§ HOW TO COMPLETE THIS TASK: Continue the text on the vehicle scrappage policy below, picking up after its final sentence.

Potential policy synergies

• There are potential policy synergies with:
  • Car emissions testing
  • Congestion charging
  • Car Labelling
  • End-of-Life Vehicles Directive
  • Low emission zones
  • Mandatory minimum standards
  • Vehicle Excise Duty
  • Voluntary Agreements

Potential policy clashes

• Vehicle Purchase Tax

Necessary next steps

• The cost effectiveness of the scrappage policy should be compared with other options for reducing emissions, particularly Vehicle Excise Duty, which can successfully remove the most polluting vehicles from the road, as was the case in Germany (CEMT, 1999).
• If it is decided to go ahead with the policy, then a reasonably accurate method of identifying gross polluters is required. 
• It is then important to decide at which level the fee will be set, and whether to implement a cash-for-scrappage or cash-for-replacement scheme.

[Figure understanding tasks]
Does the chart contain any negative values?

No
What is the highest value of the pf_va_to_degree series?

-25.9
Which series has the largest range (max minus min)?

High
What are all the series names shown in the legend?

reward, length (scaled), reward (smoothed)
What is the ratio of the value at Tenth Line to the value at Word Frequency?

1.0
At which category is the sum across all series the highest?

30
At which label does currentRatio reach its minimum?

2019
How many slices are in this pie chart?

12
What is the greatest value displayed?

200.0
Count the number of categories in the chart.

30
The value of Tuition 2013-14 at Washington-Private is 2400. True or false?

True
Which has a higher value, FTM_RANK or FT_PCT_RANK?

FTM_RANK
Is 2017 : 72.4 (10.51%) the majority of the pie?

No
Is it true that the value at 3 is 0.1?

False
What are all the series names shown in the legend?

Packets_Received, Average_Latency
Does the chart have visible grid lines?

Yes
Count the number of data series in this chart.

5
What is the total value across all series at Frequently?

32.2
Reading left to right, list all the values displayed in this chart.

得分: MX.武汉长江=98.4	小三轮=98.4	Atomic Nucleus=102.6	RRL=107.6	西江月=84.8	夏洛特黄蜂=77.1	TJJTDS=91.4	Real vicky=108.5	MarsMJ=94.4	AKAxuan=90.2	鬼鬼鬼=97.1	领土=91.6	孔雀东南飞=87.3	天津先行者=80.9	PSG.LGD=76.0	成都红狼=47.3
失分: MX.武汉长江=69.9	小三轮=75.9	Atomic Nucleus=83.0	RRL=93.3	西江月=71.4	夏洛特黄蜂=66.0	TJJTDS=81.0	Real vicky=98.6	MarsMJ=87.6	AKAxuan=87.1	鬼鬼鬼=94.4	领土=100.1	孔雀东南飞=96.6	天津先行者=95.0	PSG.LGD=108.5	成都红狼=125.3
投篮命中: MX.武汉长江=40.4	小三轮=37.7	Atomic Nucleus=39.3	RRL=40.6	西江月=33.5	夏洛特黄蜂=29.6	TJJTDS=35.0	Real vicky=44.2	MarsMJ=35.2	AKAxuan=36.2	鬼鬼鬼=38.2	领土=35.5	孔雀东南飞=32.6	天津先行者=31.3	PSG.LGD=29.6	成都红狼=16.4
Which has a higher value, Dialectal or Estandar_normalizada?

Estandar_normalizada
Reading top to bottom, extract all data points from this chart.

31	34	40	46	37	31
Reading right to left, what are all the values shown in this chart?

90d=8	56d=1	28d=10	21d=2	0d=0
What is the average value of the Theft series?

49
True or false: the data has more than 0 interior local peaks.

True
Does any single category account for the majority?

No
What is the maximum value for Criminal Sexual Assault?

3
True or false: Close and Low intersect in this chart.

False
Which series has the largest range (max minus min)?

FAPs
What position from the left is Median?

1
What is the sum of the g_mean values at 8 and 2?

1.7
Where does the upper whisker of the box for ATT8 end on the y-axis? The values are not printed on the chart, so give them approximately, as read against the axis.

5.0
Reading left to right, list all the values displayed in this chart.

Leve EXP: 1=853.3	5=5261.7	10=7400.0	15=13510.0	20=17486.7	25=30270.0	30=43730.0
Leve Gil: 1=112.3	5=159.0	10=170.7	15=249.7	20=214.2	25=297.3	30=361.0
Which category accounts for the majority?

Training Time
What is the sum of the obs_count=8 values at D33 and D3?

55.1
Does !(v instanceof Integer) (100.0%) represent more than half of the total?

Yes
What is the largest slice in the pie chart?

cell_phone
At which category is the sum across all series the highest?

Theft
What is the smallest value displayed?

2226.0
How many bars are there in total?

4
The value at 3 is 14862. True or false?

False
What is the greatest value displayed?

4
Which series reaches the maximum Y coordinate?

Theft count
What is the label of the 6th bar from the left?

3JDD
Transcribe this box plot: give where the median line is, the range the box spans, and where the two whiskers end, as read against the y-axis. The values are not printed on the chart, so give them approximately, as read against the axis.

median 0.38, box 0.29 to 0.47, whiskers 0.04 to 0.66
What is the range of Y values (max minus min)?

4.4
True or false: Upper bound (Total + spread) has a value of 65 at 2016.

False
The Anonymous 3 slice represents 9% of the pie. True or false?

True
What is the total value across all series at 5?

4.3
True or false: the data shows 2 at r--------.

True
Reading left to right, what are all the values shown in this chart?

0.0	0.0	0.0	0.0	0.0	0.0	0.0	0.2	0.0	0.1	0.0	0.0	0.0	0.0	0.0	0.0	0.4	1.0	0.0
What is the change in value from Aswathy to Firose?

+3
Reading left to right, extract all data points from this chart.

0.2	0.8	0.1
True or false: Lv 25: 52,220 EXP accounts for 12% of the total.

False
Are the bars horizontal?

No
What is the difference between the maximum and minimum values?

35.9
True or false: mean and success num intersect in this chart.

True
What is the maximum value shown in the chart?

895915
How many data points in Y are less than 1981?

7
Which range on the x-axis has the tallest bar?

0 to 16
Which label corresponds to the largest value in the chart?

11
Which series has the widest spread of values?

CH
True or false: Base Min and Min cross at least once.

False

§ ANSWER SPACE:
• Dill (2004) suggests that the method in which the programme is advertised influences who participates, and hence the vehicles that are scrapped, thus marketing methods and the target audience should be carefully considered.

Necessary synergies

• Where congestion charging has been implemented, variable charges depending upon the emissions characteristics might provide incentive to participate in the scrappage scheme, as the most polluting vehicles would be charged at a higher rate to enter the cordon than cleaner vehicles.
• Deep-seated and sustained carbon emissions reductions owing to the scheme depend upon the effective operation of the Voluntary Agreements between motor manufacturers and the Government, in order to reduce emissions from new generations of vehicles (CEMT, 1999). At the same time action is also required in order to make manufacturers more accountable for the environmental impacts of vehicle construction and dismantling in order to lessen the impact of the manufacturing and dismantling processes – e.g. through the End-of-Life Vehicles Directive (Fergusson, 2007), Corporate Social Responsibility reporting, etc. 
• Vehicle Excise Duty gradients structured so that drivers of the most polluting vehicles are paying the highest charges may also encourage people to participate in the scrappage scheme.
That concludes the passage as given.